In his weekly Canadian Jewish News media analysis column "According to Reports," Paul Michaels, CIC Director of Communications, looks at how the Palestinians seek to gain statehood while avoiding negotiations with Israel.
The heavy focus on the war for control of Libya and upheavals in several other Arab countries overshadowed reports that the Palestinians' pursuit of a unilateral declaration of statehood appears to be gaining momentum. It could culminate in a resolution being introduced in September at the UN General Assembly to recognize the "State of Palestine."
Israel is doing what it can diplomatically behind the scenes to try to thwart this outcome, but not because it doesn't believe that the Palestinians should have a state. Rather, it's because of the way the Palestinians have chosen to go about realizing that goal – by avoiding negotiations with Israel that require them to recognize the Jewish state and compromise on the key issues.
In the meantime, with the Arab world in turmoil, UN Secretary General Ban Ki-moon was busy criticizing Israel last week during a two-day UN "Latin American and Caribbean Meeting in Support of Israeli-Palestinian Peace" in Uruguay. While pro-forma calling for the parties to return to the negotiating table to conclude final-status talks, Ban singled out Israel, declaring: "The occupation that started in 1967 is morally and politically unsustainable, and must end. The Palestinians have a legitimate right to the establishment of an independent and viable state of their own."
Ban's remarks were widely interpreted in Israel as supporting the Palestinians' unilateral move.

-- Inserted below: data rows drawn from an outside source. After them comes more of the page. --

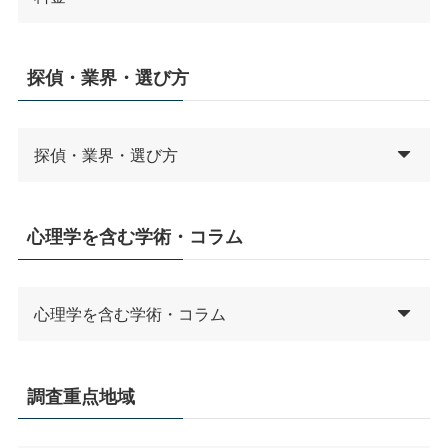
探偵・業界・選び方
探偵・業界・選び方
心理学を含む学術・コラム
心理学を含む学術・コラム
調査重点地域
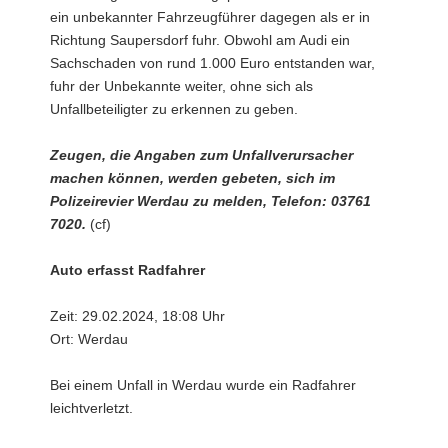
ein unbekannter Fahrzeugführer dagegen als er in
Richtung Saupersdorf fuhr. Obwohl am Audi ein
Sachschaden von rund 1.000 Euro entstanden war,
fuhr der Unbekannte weiter, ohne sich als
Unfallbeteiligter zu erkennen zu geben.
Zeugen, die Angaben zum Unfallverursacher
machen können, werden gebeten, sich im
Polizeirevier Werdau zu melden, Telefon: 03761
7020.
(cf)
Auto erfasst Radfahrer
Zeit: 29.02.2024, 18:08 Uhr
Ort: Werdau
Bei einem Unfall in Werdau wurde ein Radfahrer
leichtverletzt.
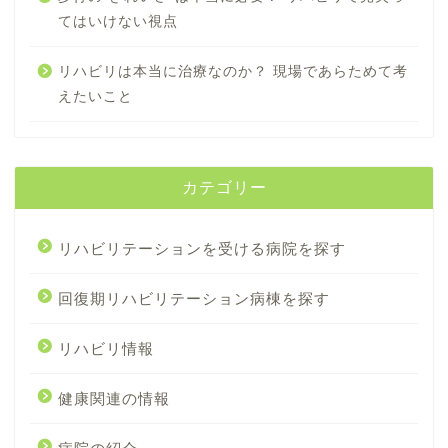
てはいけない視点
リハビリは本当に治療なのか？ 現場であらためて考
えたいこと
カテゴリー
リハビリテーションを受ける病院を探す
回復期リハビリテーション病棟を探す
リハビリ情報
健康関連の情報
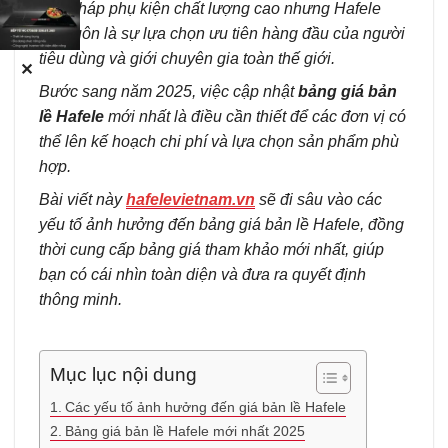
giải pháp phụ kiện chất lượng cao nhưng Hafele
vẫn luôn là sự lựa chọn ưu tiên hàng đầu của người
tiêu dùng và giới chuyên gia toàn thế giới.
✕
Bước sang năm 2025, việc cập nhật
bảng giá bản
lề Hafele
mới nhất là điều cần thiết để các đơn vị có
thể lên kế hoạch chi phí và lựa chọn sản phẩm phù
hợp.
Bài viết này
hafelevietnam.vn
sẽ đi sâu vào các
yếu tố ảnh hưởng đến bảng giá bản lề Hafele, đồng
thời cung cấp bảng giá tham khảo mới nhất, giúp
bạn có cái nhìn toàn diện và đưa ra quyết định
thông minh.
Mục lục nội dung
Các yếu tố ảnh hưởng đến giá bản lề Hafele
Bảng giá bản lề Hafele mới nhất 2025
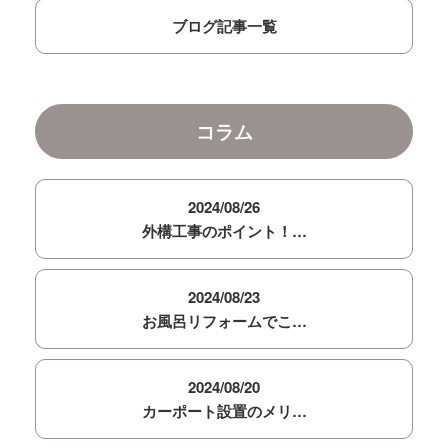
ブログ記事一覧
コラム
2024/08/26
外構工事のポイント！…
2024/08/23
お風呂リフォームでこ…
2024/08/20
カーポート設置のメリ…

While this meeting was taking place, Avi Issacharoff reported (Ha'aretz, March 31) that Palestinian Authority President Mahmoud Abbas announced in Ramallah that the PA would turn to the UN General Assembly only if all other options are exhausted.
That statement struck Israelis as utterly disingenuous, since Abbas has persistently rejected Israel's requests to return to negotiations without preconditions. Abbas also recently met with Hamas officials in Ramallah in order to strike a unity agreement. Israeli Prime Minister Netanyahu has been blunt about this effort: either Abbas wants a deal with Israel or with Hamas, but he can't have it both ways.
As if more proof were needed of Abbas' refusal to talk with Israeli leaders, Saeb Erekat, his former chief negotiator and current member of the Palestinian Liberation Organization's executive committee, told the attendees in Uruguay (to whom he delivered the keynote address): “I believe negotiations are over between the Palestinians and Israel.” According to the official report of the meeting, Erekat (who, along with Abbas, walked away from former Israeli president Ehud Olmert's offer of a Palestinian state during the Annapolis talks in 2008), said that final status issues such as borders, refugees, settlements, etc., "had been dealt with [sic] and now was the time for decisions.” In short, it was now time for the international community to recognize "Palestine" based on the "1967 borders, which was required under international law."
The claim is nonsense. The "1967 borders" were never formal, internationally recognized borders. They only marked the armistice lines where fighting stopped between Israel and Jordan in 1949. UN Security Council Resolution 242, which has been the internationally accepted basis for all peace-making since the 1967 war, recognizes that border modifications would have to be made in a peace agreement, so that Israel could have the "defensible borders" it currently lacks. Ironically, Ban (drawing on the language of 242) noted that "Israel has the right to live in peace and security within internationally recognized and secure borders." Yet all his other statements criticizing Israel and supporting the Palestinians serve to render this recognition meaningless.
It’s critical to understand that a UN acceptance of a unilateral Palestinian declaration of statehood, especially one that insists upon a "return to the 1967 borders," would violate a key requirement for peace that the UN itself prescribed and has stood by for over 43 years.
Facts still matter, no matter what we hear about the increasing role of emotion and passion in determining the course of international affairs. And this fact, along with many others, such as the requirement for direct negotiations to reach peace, cannot be ignored.